[Stored dataset items]

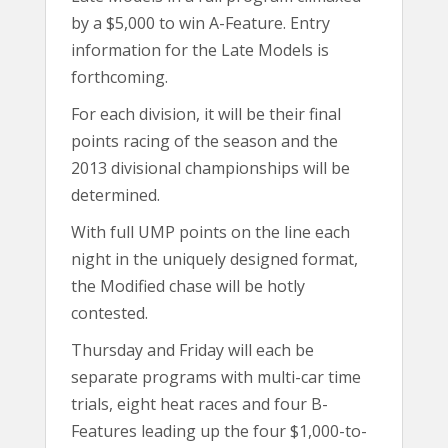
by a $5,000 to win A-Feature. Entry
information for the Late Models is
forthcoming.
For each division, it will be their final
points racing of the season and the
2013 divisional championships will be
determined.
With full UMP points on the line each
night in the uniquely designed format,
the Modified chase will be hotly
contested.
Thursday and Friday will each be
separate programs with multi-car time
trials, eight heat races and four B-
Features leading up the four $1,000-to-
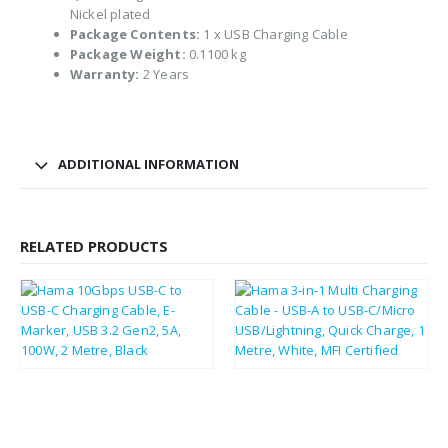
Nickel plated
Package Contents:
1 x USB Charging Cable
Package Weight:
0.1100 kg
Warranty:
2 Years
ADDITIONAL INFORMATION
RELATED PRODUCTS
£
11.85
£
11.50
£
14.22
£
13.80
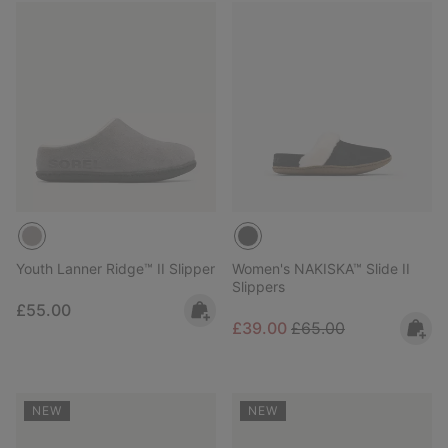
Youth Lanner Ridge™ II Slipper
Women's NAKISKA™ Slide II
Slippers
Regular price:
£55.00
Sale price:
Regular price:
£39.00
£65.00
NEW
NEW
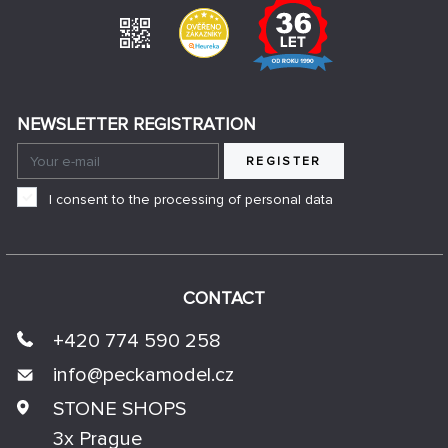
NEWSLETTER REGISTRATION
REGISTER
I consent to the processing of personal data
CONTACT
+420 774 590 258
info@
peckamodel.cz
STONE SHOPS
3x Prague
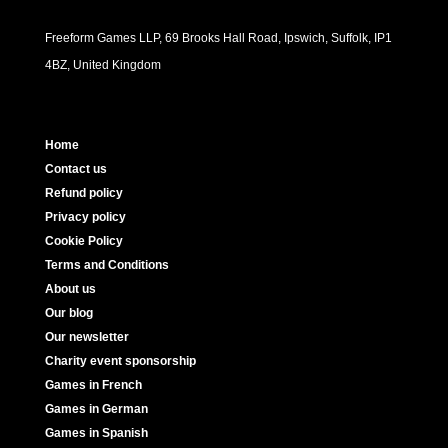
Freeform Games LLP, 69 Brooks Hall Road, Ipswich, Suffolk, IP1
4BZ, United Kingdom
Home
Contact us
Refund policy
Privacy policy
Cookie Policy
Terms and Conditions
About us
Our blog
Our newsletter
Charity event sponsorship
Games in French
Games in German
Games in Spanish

### WORK REQUIRED
Each record is to be copied word for word, with no images carried over.

### RESPONSE BELOW
by a $5,000 to win A-Feature. Entry
information for the Late Models is
forthcoming.
For each division, it will be their final
points racing of the season and the
2013 divisional championships will be
determined.
With full UMP points on the line each
night in the uniquely designed format,
the Modified chase will be hotly
contested.
Thursday and Friday will each be
separate programs with multi-car time
trials, eight heat races and four B-
Features leading up the four $1,000-to-
Nickel plated
Package Contents:
1 x USB Charging Cable
Package Weight:
0.1100 kg
Warranty:
2 Years
ADDITIONAL INFORMATION
RELATED PRODUCTS
£
11.85
£
11.50
£
14.22
£
13.80
Youth Lanner Ridge™ II Slipper
Women's NAKISKA™ Slide II
Slippers
Regular price:
£55.00
Sale price:
Regular price:
£39.00
£65.00
NEW
NEW
NEWSLETTER REGISTRATION
REGISTER
I consent to the processing of personal data
CONTACT
+420 774 590 258
info@
peckamodel.cz
STONE SHOPS
3x Prague
Freeform Games LLP, 69 Brooks Hall Road, Ipswich, Suffolk, IP1
4BZ, United Kingdom
Home
Contact us
Refund policy
Privacy policy
Cookie Policy
Terms and Conditions
About us
Our blog
Our newsletter
Charity event sponsorship
Games in French
Games in German
Games in Spanish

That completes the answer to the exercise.